A Spatial Feature Engineering Algorithm for Creating Air Pollution Health Datasets
Preprints are manuscripts made publicly available before they have been submitted for formal peer review and publication. They might contain new research findings or data. Preprints can be a draft or final version of an author's research but must not have been accepted for publication at the time of submission.
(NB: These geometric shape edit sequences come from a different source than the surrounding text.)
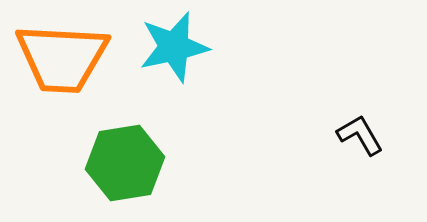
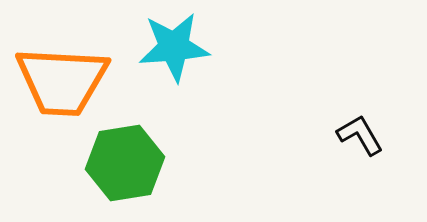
cyan star: rotated 8 degrees clockwise
orange trapezoid: moved 23 px down
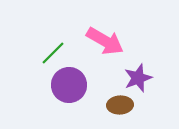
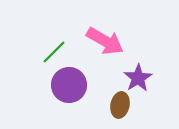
green line: moved 1 px right, 1 px up
purple star: rotated 12 degrees counterclockwise
brown ellipse: rotated 75 degrees counterclockwise
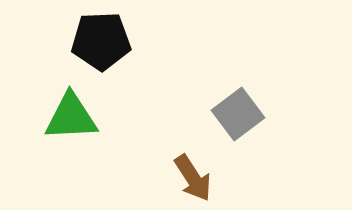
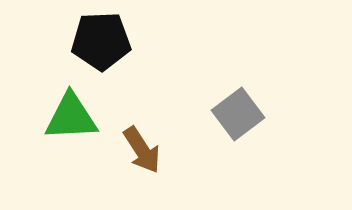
brown arrow: moved 51 px left, 28 px up
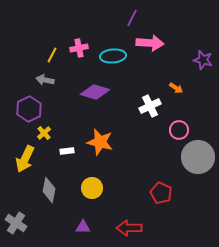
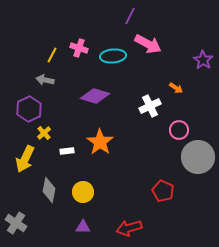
purple line: moved 2 px left, 2 px up
pink arrow: moved 2 px left, 1 px down; rotated 24 degrees clockwise
pink cross: rotated 30 degrees clockwise
purple star: rotated 18 degrees clockwise
purple diamond: moved 4 px down
orange star: rotated 20 degrees clockwise
yellow circle: moved 9 px left, 4 px down
red pentagon: moved 2 px right, 2 px up
red arrow: rotated 15 degrees counterclockwise
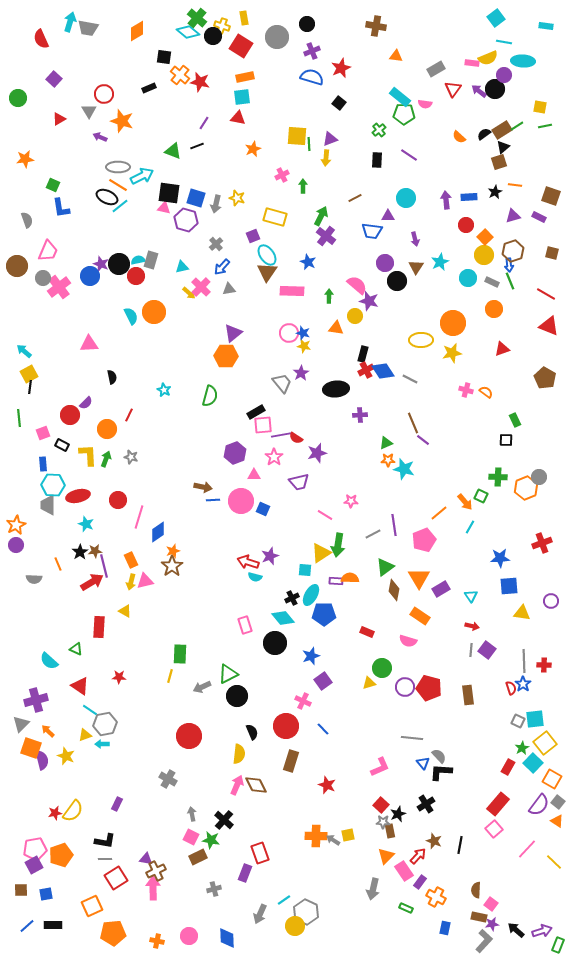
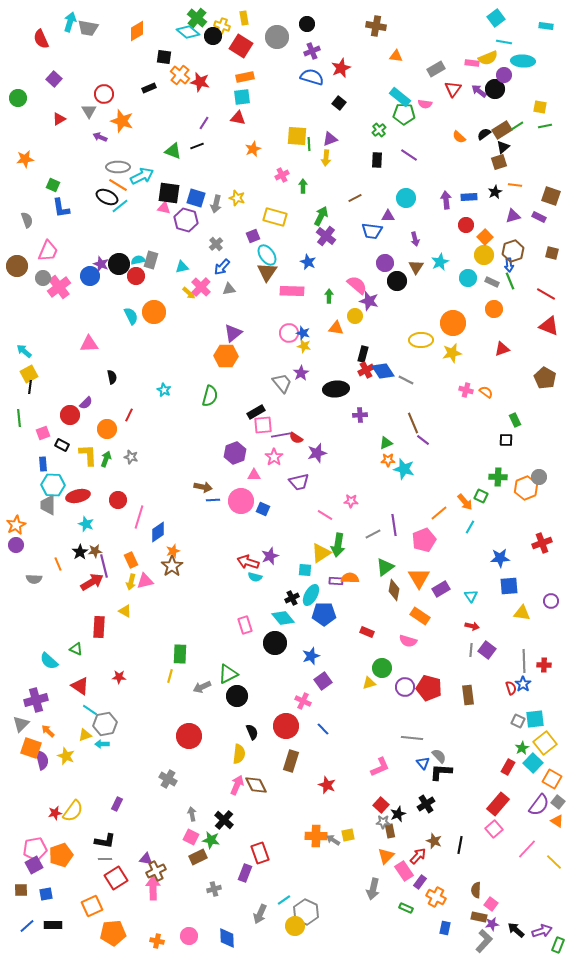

Abstract: Air pollution is one of the significant causes of mortality and morbidity every year. In recent years, many researchers have focused their attention on the associations of air pollution and health. These studies used two types of data in their studies, i.e., air pollution data and health data. Feature engineering is used to create and optimize air quality and health features. In order to merge these datasets residential address, community/county/block/city and hospital/school address are used. Using residence address or any location becomes a spatial problem when the Air Quality Monitoring (AQM) stations are concentrated in urban areas within the regions and an overlap in the AQM stations in urban areas coverage area, which raises the question that how to associate the patients with the relevant AQM station. Also, in most of the studies the distance of patients to the AQM stations is also not taken into account. In this study, we propose a four-part spatial feature engineering algorithm to find the coordinates for health data, calculate distances with AQM stations and associate health records to the nearest AQM station. Hence, removing the limitations of current air pollution health datasets. The proposed algorithm is applied as a case study in Klang Valley, Malaysia. The results show that the proposed algorithm can generate air pollution health dataset efficiently and the algorithm also provides the radius facility to exclude the patients who are situated far away from the stations.